Ao Vivo/Bahia

Caetano Veloso et Gilberto Gil : oh, bonne mère !

Caetano Veloso et Gilberto Gil arpentent l’Europe pour fêter leur cinquante ans de carrière, soit à eux deux Un Siècle de Musique, le titre de leur tournée.  C’est à Marseille, dans le parc du Palais Longchamp, vendredi 24 juillet, que j’ai assisté à leur concert.

La tournée est longue mais ils s’accordent quelques jours entre chaque concert et leur humeur semble au beau fixe à voir les images qu’ils postent au gré de leurs étapes. L’image de Caetano tout sourire en slip dans sa loge a même fait le tour des réseaux sociaux… Les deux amis semblent en pleine forme au moment d’accoster à Marseille.

Caetano Gil Marseille1

Qu’importe les chiffres, cinquante ou cent ans, les voir partager la scène est un événement à ne rater sous aucun prétexte. Surtout quand on vit avec une femme ayant grandi en écoutant leur musique dans un village du Recôncavo proche de Santo Amaro, ville natale de Caetano : ça faisait déjà trois mois qu’on avait acheté nos billets ! Heureusement car le concert affichait complet…

C’était il y a déjà plus de vingt ans que Caetano et Gil avaient fait une tournée ensemble. À l’époque, c’était pour fêter les vingt-cinq ans du Tropicalisme et ils avaient profité de l’occasion pour sortir un disque ensemble Tropicália 2, album qui comptait au mois deux perles « Haiti » et « Desde que o Samba é Samba ». Leur concert à l’Olympia était magique.

Comme en 1994, ils sont seuls sur scène, chacun sa guitare. Le répertoire, comme il se doit, revisite quelques chansons marquantes de leurs carrières respectives. Comme en 1994, ils commencent par quelques titres ensemble, « Coração Vagabundo », puis Caetano chante seul, avant que ce soit au tour de Gil.

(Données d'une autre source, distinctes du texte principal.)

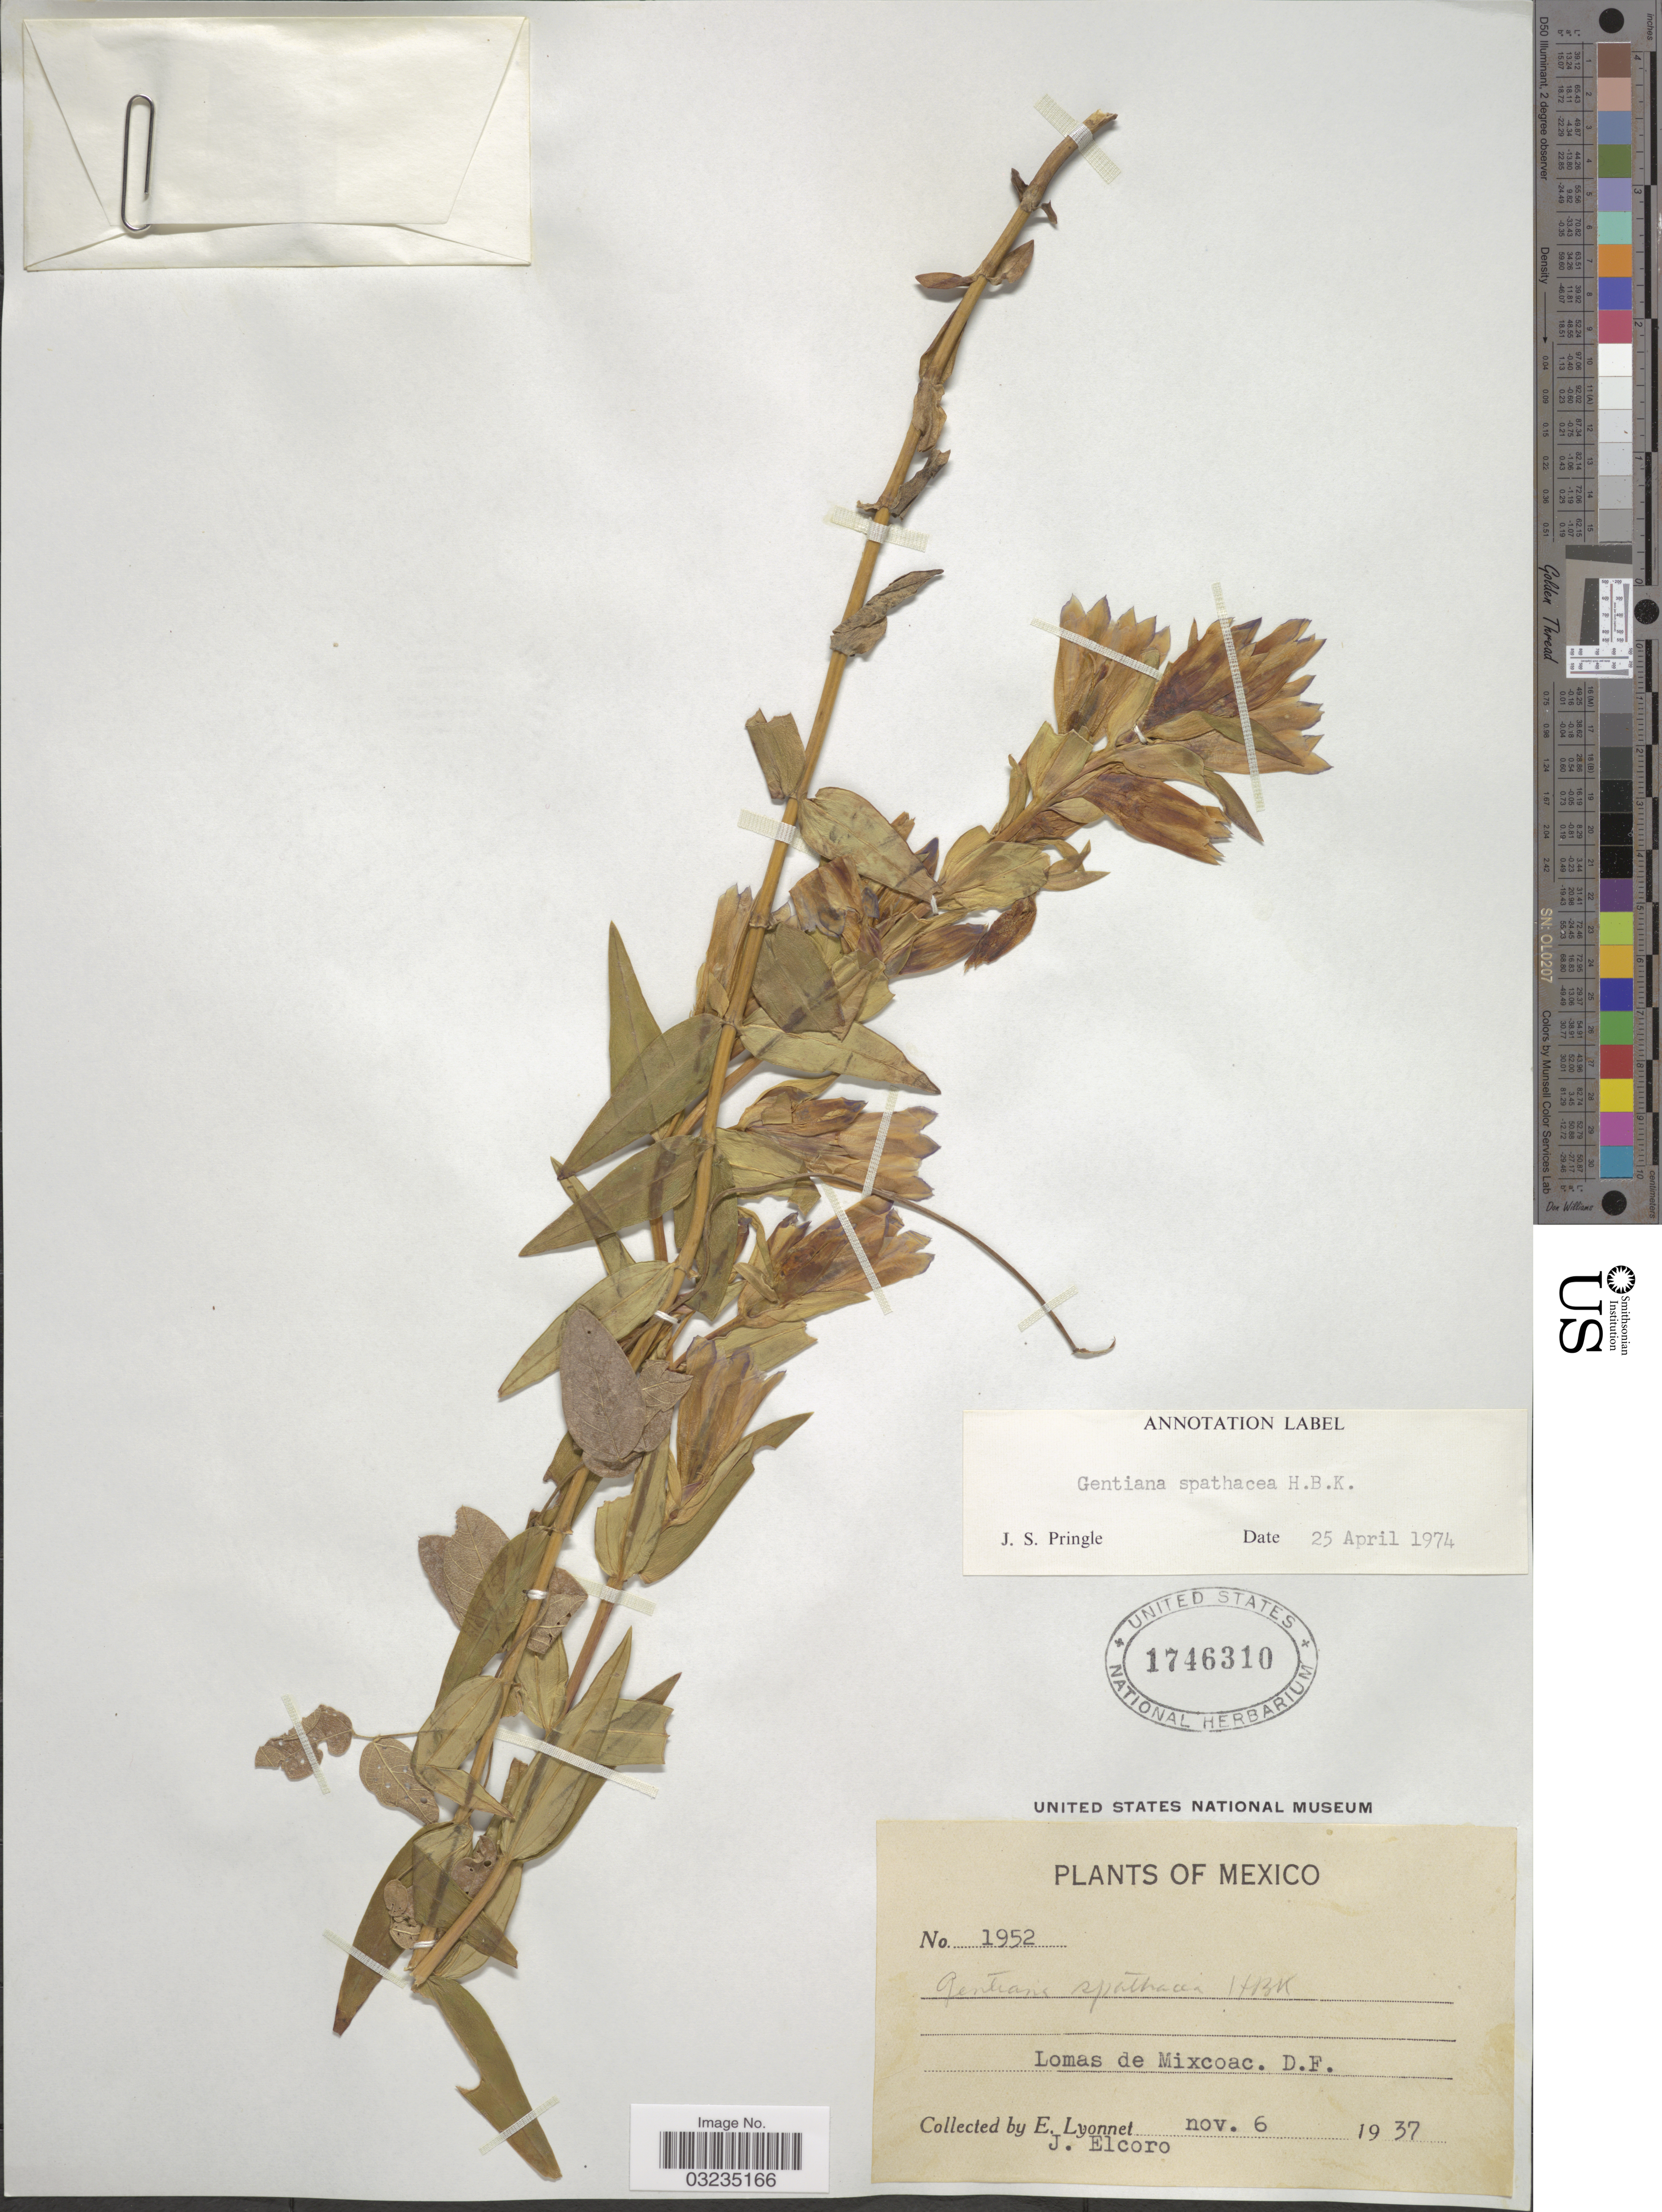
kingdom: Plantae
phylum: Tracheophyta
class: Magnoliopsida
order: Gentianales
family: Gentianaceae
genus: Gentiana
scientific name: Gentiana spathacea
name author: Kunth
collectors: E. Lyonnel & J. Elcoro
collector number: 1952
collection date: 1937-11-06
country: Mexico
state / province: Distrito Federal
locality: Lomas de Mixcoac. D. F.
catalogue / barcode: US 1746310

Cette fois-ci, à la différence de la dernière fois, l’autre reste sur scène plutôt que de s’éclipser.

Bien sûr, nous sommes en territoire familier, il n’y a guère de surprises dans le choix des morceaux. Alors, oui, Caetano chante toujours « Sampa » et « Terra », Gil reprend « Drão », l’hommage composé pour son ex-femme après leur séparation. Difficile de ne pas être saisi par l’émotion et la poésie de ces chansons. Ou par « Não Tenho Medo de Morrer » que Gil interprète en s’accompagnant d’une discrète percussion sur la caisse de sa guitare.

L’heure n’est plus aux grandes envolées vocales même si la voix de Caetano Veloso, à soixante-treize ans, demeure d’une incroyable pureté. Gilberto Gil a aujourd’hui du mal à monter dans les aigus mais sa présence et son charisme suffisent à rendre l’instant magique. Et dès qu’il entonne « Expresso 2222 », puis « Toda Menina Baiana », tout le monde chante les refrains en chœur. À son tour, pendant les rappels, Caetano voudra faire participer le public en lançant « A Luz de Tieta ». Après un « Desde que o Samba é Samba » à la beauté intemporelle, c’est Gil qui aura le dernier mot en chantant « Touche pas à mon pote », morecau qu’il avait composé en français, dans les années quatre-vingt, pour soutenir S.O.S. Racisme. Sans y ajouter de commentaire, nul doute qu’il adressait là un message à la France d’aujourd’hui et à ses nauséabonds replis xénophobes. Le public marseillais y a surtout vu un hommage (involontaire) en entendant les paroles : « maintenant nous venons chercher ici les bras d’une mère, bonne mère » !

Caetano Gil Marseille2

Être ici, debout au premier rang, était bien sûr une meilleure place pour apprécier l’intimisme de leur récital que le Palais des Congrès à Paris. On regrettera seulement que Caetano et Gil n’aient pas cherché à communiquer et parler entre mes morceaux. Leur français est excellent et, surtout, les propos d’un vieux sage et d’un éternel iconoclaste jettent toujours une lumière lucide sur notre monde dont il est dommage d’avoir été privés.

Il y aura d’autres occasions de les voir sur scène mais, ensemble, c’était probablement la dernière fois. Rien que pour cette raison, leur tournée est un événement qui méritait le détour.